## Ziel der Aufgabe:
Gib den Abschnitt aus dem Artikel über das Spiel der Borussia in Köln wortgetreu aus. Beginne bei den Worten „Ein ganz besonderes“ und höre nach „in die Bundesliga)“ auf.

## Textauszug:

Heute vor 55 Jahren: Borussia imponiert in Köln

Ein ganz besonderes Spiel in der Bundesliga-Historie der Borussia: Der amtierende deutschen Meister am Rande einer Niederlage / Überragender Paul Pidancet brachte die Borussen früh in Führung / Kölner Routine am Ende ausschlaggebend

Unser Bild: Kaum zu stoppen war in Müngersdorf Paul Pidancet (re.), der hier allein vor Toni Schumacher (li.) eine gute Chance zum 4:4-Ausgleich liegen lässt, der Kölner Torwart kann den Schuss noch abwehren. (Foto: 90 Minuten – mit Ferdi Hartung in die Bundesliga)

Den 5. September 1964 und das Spiel beim 1. FC Köln hat Paul Pidancet bis heute nicht vergessen. Der frühere Bundesligaspieler der Borussia, der am kommenden Sonntag seinen 82. Geburtstag feiert, war heute vor 55 Jahren einer der auffälligsten Spieler im alten Müngersdorfer Stadion. Schon beim ersten Angriff düpierte der Offensivspieler des Aufsteigers aus dem Saarland die Abwehr des amtierenden deutschen Meisters und packte mit seinem Tor zur 1:0-Führung den „Geißbock“ ordentlich bei den Hörnern. „Wir haben von Beginn an frisch und fröhlich aufgespielt, die Kölner mit unserer Angriffslust überrascht. Die haben uns total unterschätzt. Lange Zeit waren wir vorne, ehe wir dann dem Gegner in der zweiten Halbzeit ins Messer gelaufen sind. Da hat dann doch die Kölner Routine eine Rolle gespielt“, erinnert sich Paul Pidancet.

## Auflistung:
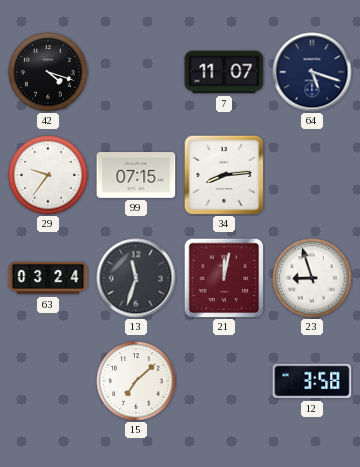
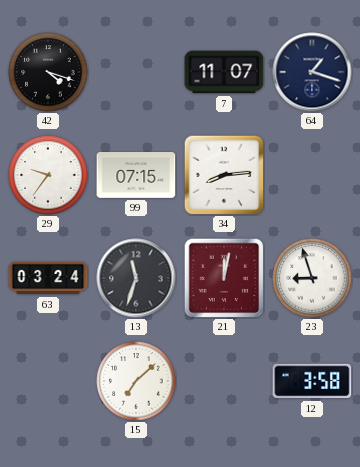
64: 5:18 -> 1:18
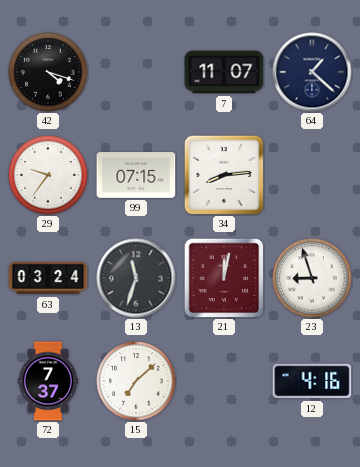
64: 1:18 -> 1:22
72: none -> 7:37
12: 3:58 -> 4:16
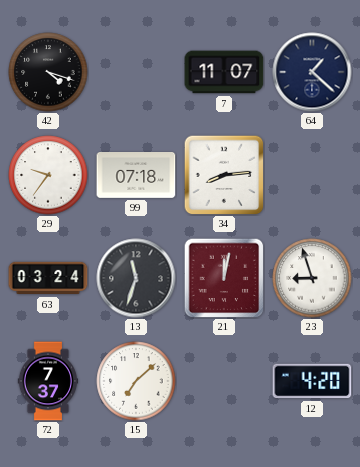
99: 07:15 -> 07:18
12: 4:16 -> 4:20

## Erwartete Antwort:
Ein ganz besonderes Spiel in der Bundesliga-Historie der Borussia: Der amtierende deutschen Meister am Rande einer Niederlage / Überragender Paul Pidancet brachte die Borussen früh in Führung / Kölner Routine am Ende ausschlaggebend

Unser Bild: Kaum zu stoppen war in Müngersdorf Paul Pidancet (re.), der hier allein vor Toni Schumacher (li.) eine gute Chance zum 4:4-Ausgleich liegen lässt, der Kölner Torwart kann den Schuss noch abwehren. (Foto: 90 Minuten – mit Ferdi Hartung in die Bundesliga)